(124b) Synthesis and Characterization of Ligand-Exchange Adsorbents for Wastewater Refining
AIChE Annual Meeting
2024
2024 AIChE Annual Meeting
Engineering Sciences and Fundamentals
Plenary Session on Flows in Sustainability and the Environment (Invited Talks)
Monday, October 28, 2024 - 12:40pm to 1:15pm
Batch ammonia adsorption tests were conducted in real hydrolyzed urine with zinc oxalate and a commercial tertiary amine resin (AmberLite IRA67, pKa 9) to buffer pH and preserve TAN speciation as ammonia over ammonium without introducing additional cations to the solution. Initial and final ion concentrations were analyzed with ion chromatography (IC). As long as the dose of zinc oxalate was high enough to establish an ammonia to zinc ratio of 2 and below in the system, over 95% of ammonia was removed, and zinc elution was below 0.5%. To show effective TAN recovery as well as removal, ammonia-loaded zinc oxalate was placed in 250 mM acetic acid. Over 99% of ammonia was recovered as ammonium acetate, and zinc elution due to oxalate protonation was below 0.2%. Therefore, zinc oxalate is highly selective for ammonia removal in a real wastewater stream, mild acids are effective at efficient TAN recovery, and zinc oxalate is robust against low pH levels.
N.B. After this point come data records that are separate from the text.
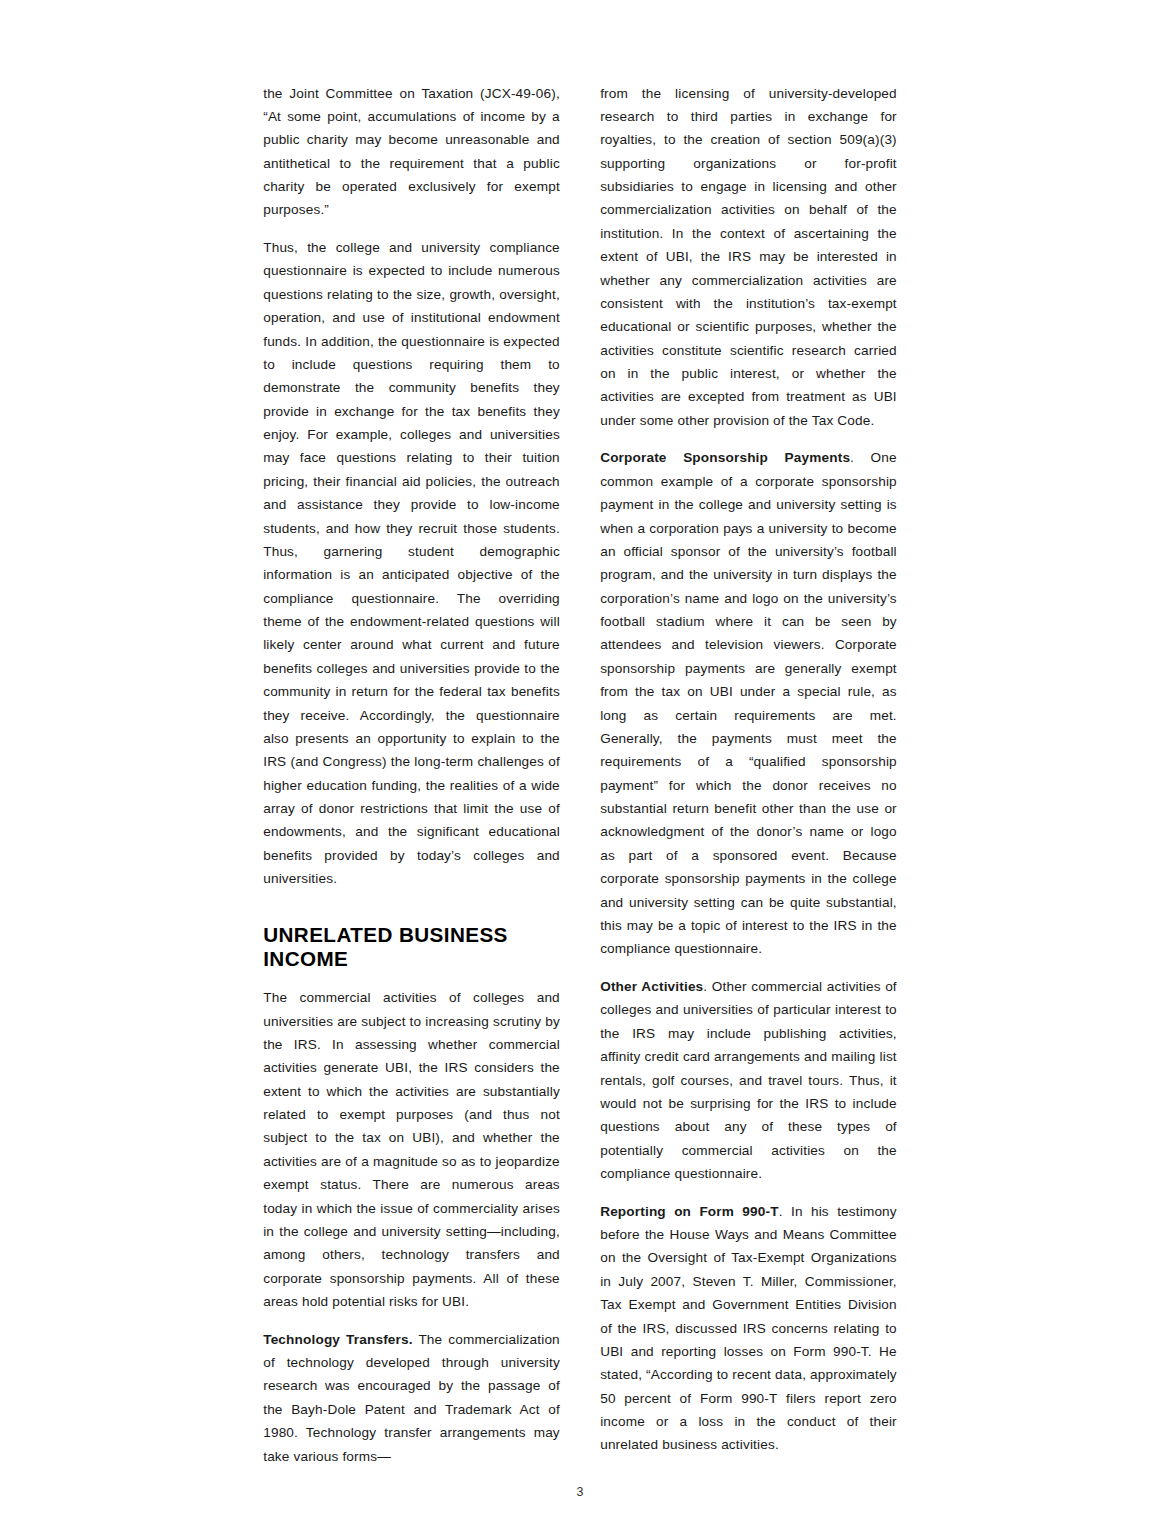the Joint Committee on Taxation (JCX-49-06), “At some point, accumulations of income by a public charity may become unreasonable and antithetical to the requirement that a public charity be operated exclusively for exempt purposes.”
Thus, the college and university compliance questionnaire is expected to include numerous questions relating to the size, growth, oversight, operation, and use of institutional endowment funds. In addition, the questionnaire is expected to include questions requiring them to demonstrate the community benefits they provide in exchange for the tax benefits they enjoy. For example, colleges and universities may face questions relating to their tuition pricing, their financial aid policies, the outreach and assistance they provide to low-income students, and how they recruit those students. Thus, garnering student demographic information is an anticipated objective of the compliance questionnaire. The overriding theme of the endowment-related questions will likely center around what current and future benefits colleges and universities provide to the community in return for the federal tax benefits they receive. Accordingly, the questionnaire also presents an opportunity to explain to the IRS (and Congress) the long-term challenges of higher education funding, the realities of a wide array of donor restrictions that limit the use of endowments, and the significant educational benefits provided by today’s colleges and universities.
UNRELATED BUSINESS INCOME
The commercial activities of colleges and universities are subject to increasing scrutiny by the IRS. In assessing whether commercial activities generate UBI, the IRS considers the extent to which the activities are substantially related to exempt purposes (and thus not subject to the tax on UBI), and whether the activities are of a magnitude so as to jeopardize exempt status. There are numerous areas today in which the issue of commerciality arises in the college and university setting—including, among others, technology transfers and corporate sponsorship payments. All of these areas hold potential risks for UBI.
Technology Transfers. The commercialization of technology developed through university research was encouraged by the passage of the Bayh-Dole Patent and Trademark Act of 1980. Technology transfer arrangements may take various forms—
from the licensing of university-developed research to third parties in exchange for royalties, to the creation of section 509(a)(3) supporting organizations or for-profit subsidiaries to engage in licensing and other commercialization activities on behalf of the institution. In the context of ascertaining the extent of UBI, the IRS may be interested in whether any commercialization activities are consistent with the institution’s tax-exempt educational or scientific purposes, whether the activities constitute scientific research carried on in the public interest, or whether the activities are excepted from treatment as UBI under some other provision of the Tax Code.
Corporate Sponsorship Payments. One common example of a corporate sponsorship payment in the college and university setting is when a corporation pays a university to become an official sponsor of the university’s football program, and the university in turn displays the corporation’s name and logo on the university’s football stadium where it can be seen by attendees and television viewers. Corporate sponsorship payments are generally exempt from the tax on UBI under a special rule, as long as certain requirements are met. Generally, the payments must meet the requirements of a “qualified sponsorship payment” for which the donor receives no substantial return benefit other than the use or acknowledgment of the donor’s name or logo as part of a sponsored event. Because corporate sponsorship payments in the college and university setting can be quite substantial, this may be a topic of interest to the IRS in the compliance questionnaire.
Other Activities. Other commercial activities of colleges and universities of particular interest to the IRS may include publishing activities, affinity credit card arrangements and mailing list rentals, golf courses, and travel tours. Thus, it would not be surprising for the IRS to include questions about any of these types of potentially commercial activities on the compliance questionnaire.
Reporting on Form 990-T. In his testimony before the House Ways and Means Committee on the Oversight of Tax-Exempt Organizations in July 2007, Steven T. Miller, Commissioner, Tax Exempt and Government Entities Division of the IRS, discussed IRS concerns relating to UBI and reporting losses on Form 990-T. He stated, “According to recent data, approximately 50 percent of Form 990-T filers report zero income or a loss in the conduct of their unrelated business activities.
3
We have supplemented batch studies with flow-based synthesis and continuous-flow performance testing in columns more representative of practice. These studies also enable tuning of adsorption kinetics relative to flow rate, and evaluating the effect of flow fields on observed adsorption performance. Ultimately, ligand exchange adsorbents can aid in advancing a future vision of a circular nitrogen economy that extracts ammonia pollutants from wastewaters and offsets anthropogenic imbalances to the global nitrogen cycle.